Nach US-Sperre für Anthropic: Deutsche Sicherheitspolitiker fordern mehr Unabhängigkeit bei KI

Sicherheitspolitiker in Deutschland warnen nach der US-Sperrung neuer KI-Modelle des Anbieters Anthropic vor massiven Sicherheitsrisiken.

„Wenn ein einziger Verwaltungsakt in Washington über Nacht entscheidet, welche KI-Werkzeuge europäischen Behörden, Unternehmen und Forschern zur Verfügung stehen, dann ist das kein technisches Detail, sondern eine sicherheitspolitische Abhängigkeit“, sagte der Vorsitzende des Geheimdienste-Kontrollgremiums des Bundestags, Marc Henrichmann (CDU), dem „Handelsblatt“.

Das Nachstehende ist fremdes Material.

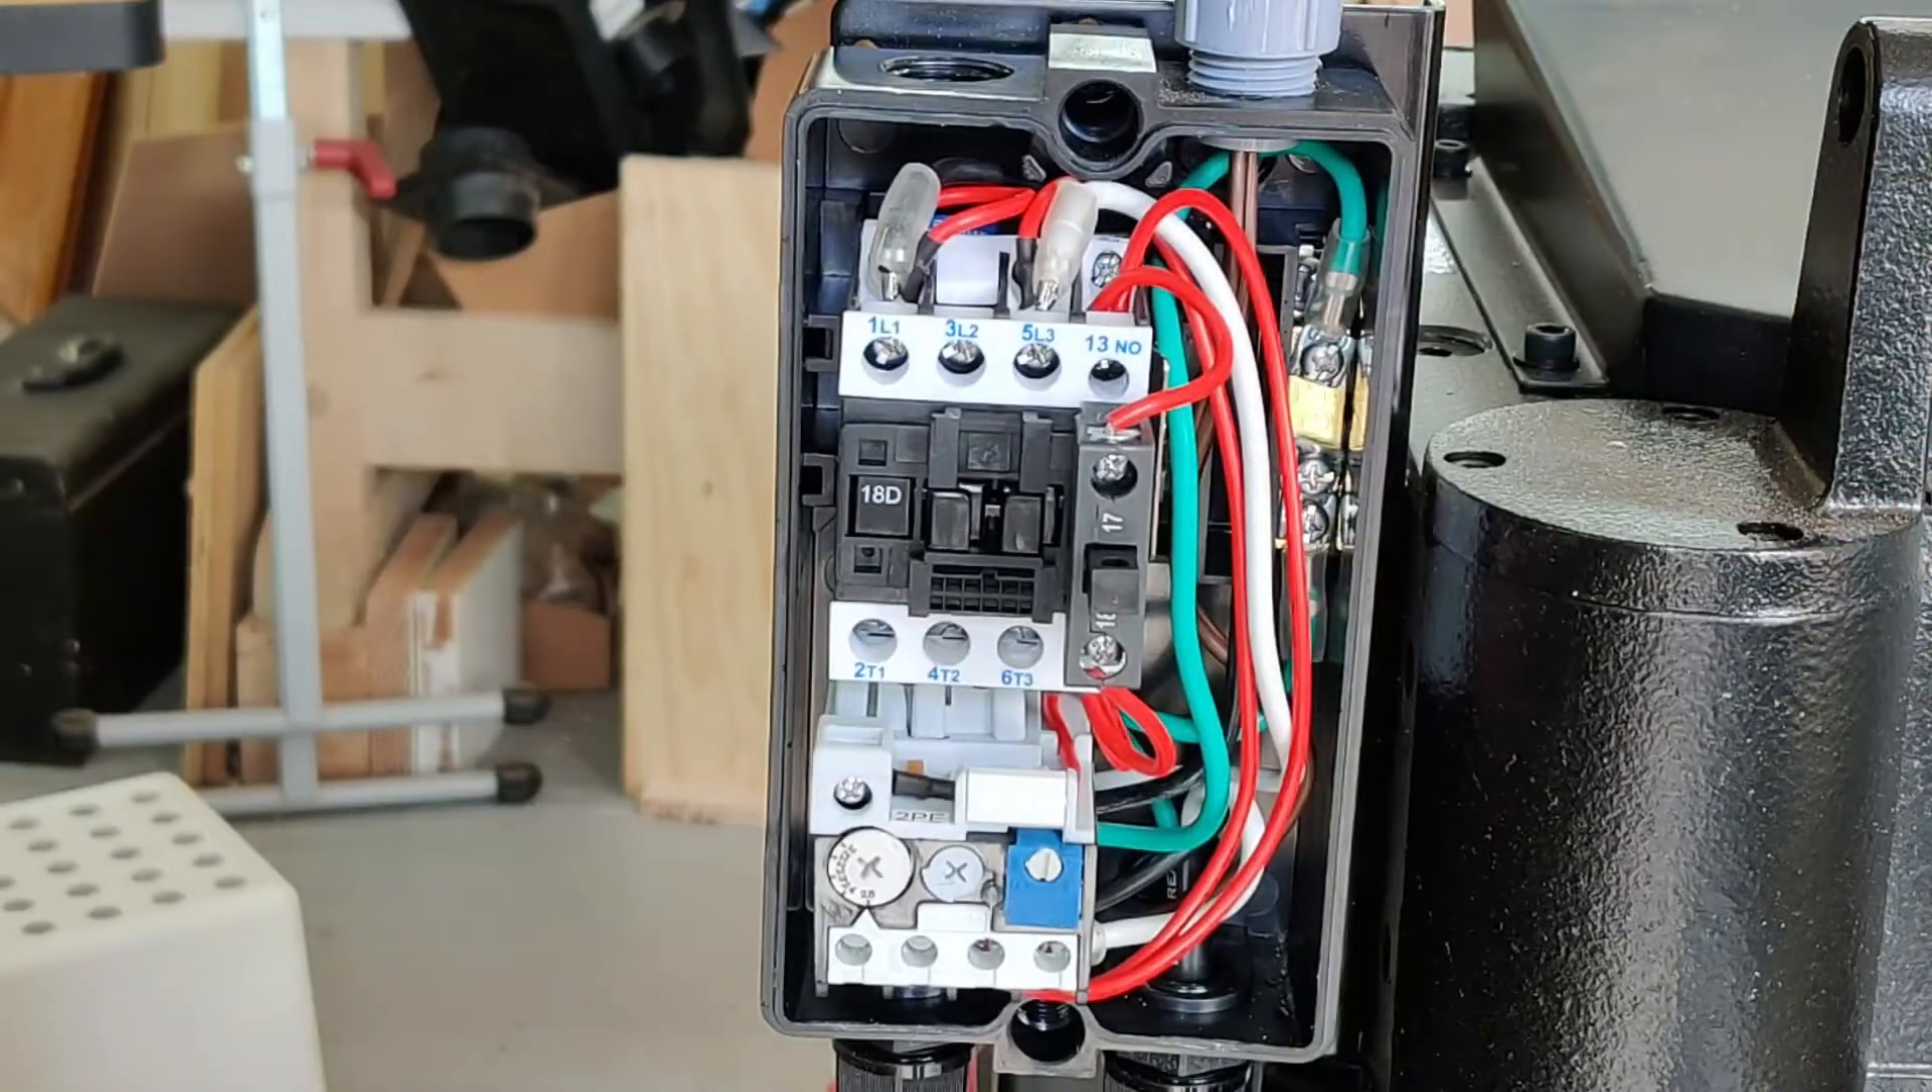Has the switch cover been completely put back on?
No.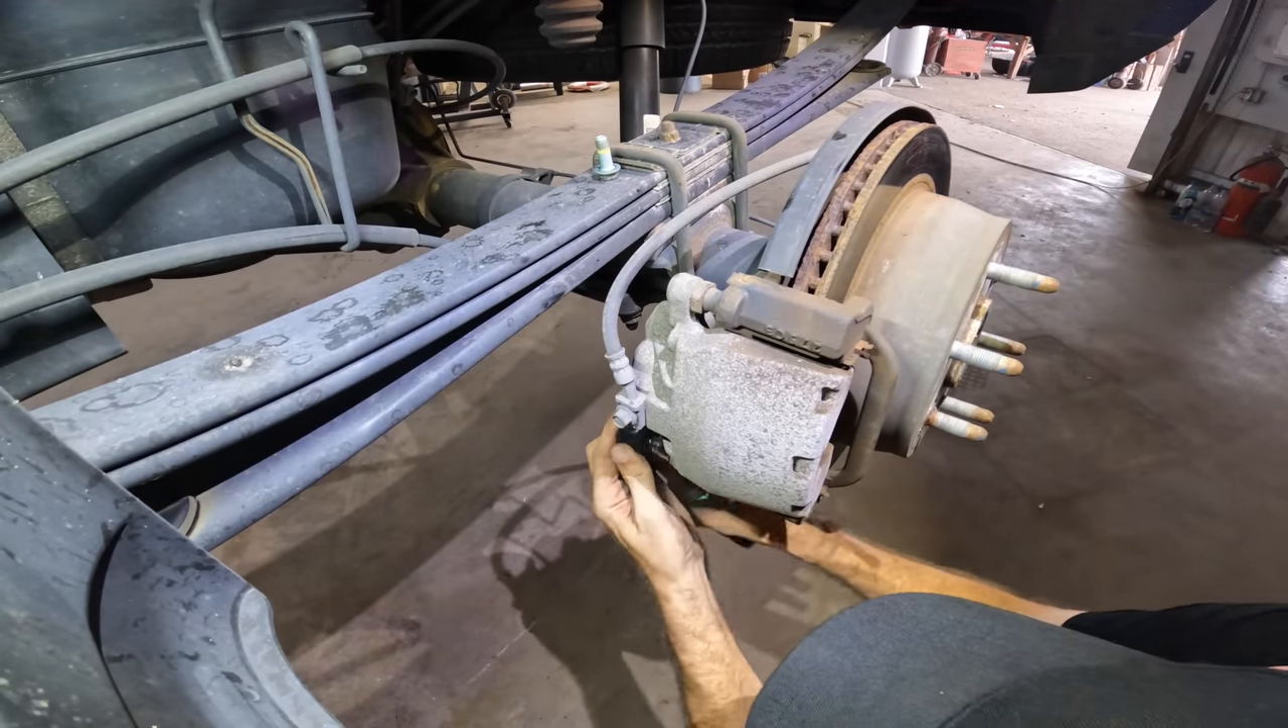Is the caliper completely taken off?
No.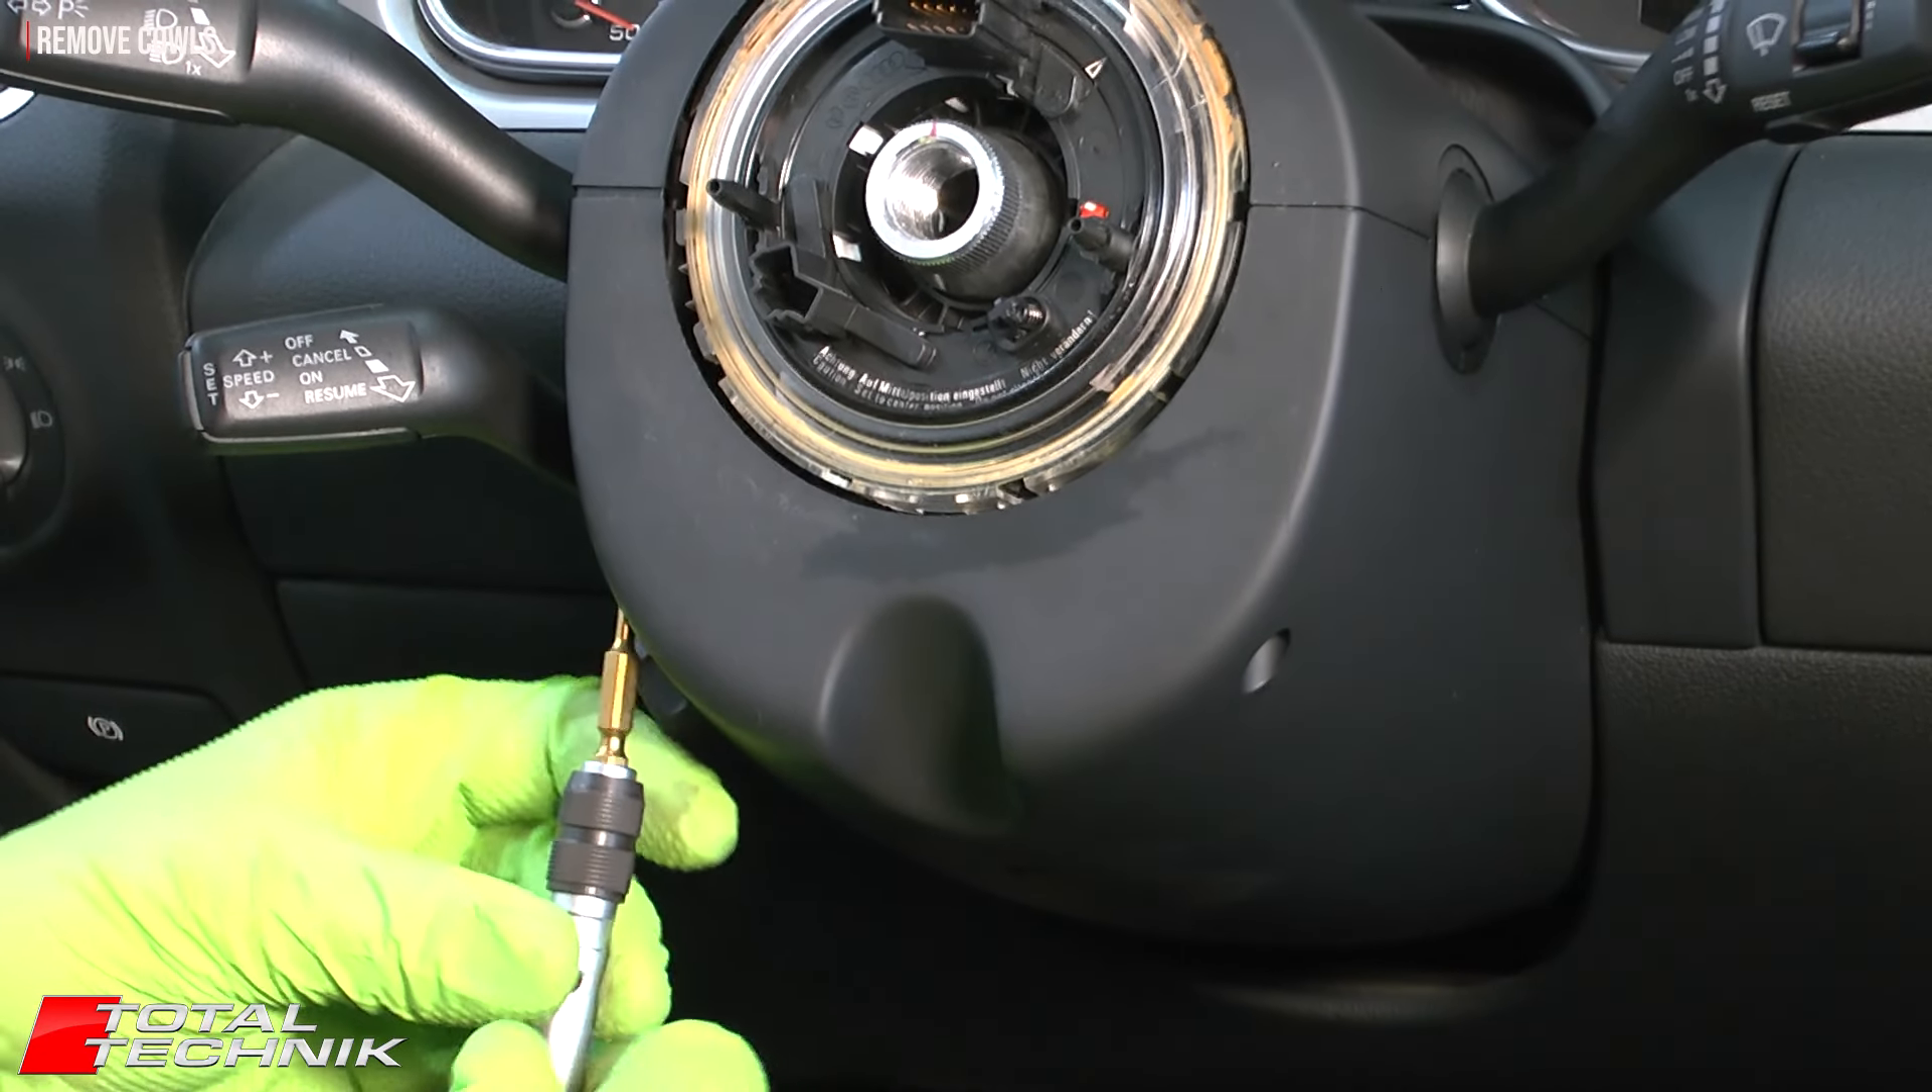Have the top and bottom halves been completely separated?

„Beim Schutz kritischer Infrastrukturen dürfen wir uns nicht in eine Lage bringen, in der uns ein Partner jederzeit den Stecker ziehen kann“, sagte Henrichmann weiter. Wer im entscheidenden Moment auf ein Werkzeug angewiesen sei, das ein anderer ein- und ausschaltet, sei „erpressbar“. Grünen-Fraktionsvize Konstantin von Notz nannte das US-Vorgehen „in höchstem Maße kurzsichtig“. „Es gefährdet nicht nur die weltweite IT-Sicherheit, es wird auch massive negative Auswirkungen auf die Nachfrage nach den Produkten von US-Anbietern haben“, sagte er dem „Handelsblatt“.

Der SPD-Digitalpolitiker Johannes Schätzl sieht sich durch die Entwicklung rund um Anthropic in seinen Befürchtungen bestätigt. „Die leistungsfähigsten KI-Modelle entwickeln sich zunehmend zu strategischen Technologien, über deren Verfügbarkeit Staaten entscheiden können. Dies stellt ein großes strategisches Risiko dar“, sagte er dem „Handelsblatt“. Schätzl forderte deshalb kurzfristig eine deutliche Stärkung des Bundesamts für Sicherheit in der Informationstechnik (BSI) sowie von Forschungseinrichtungen. Sie müssten in die Lage versetzt werden, die Fähigkeiten von leistungsfähigsten KI-Systemen eigenständig zu analysieren und Risiken frühzeitig zu erkennen.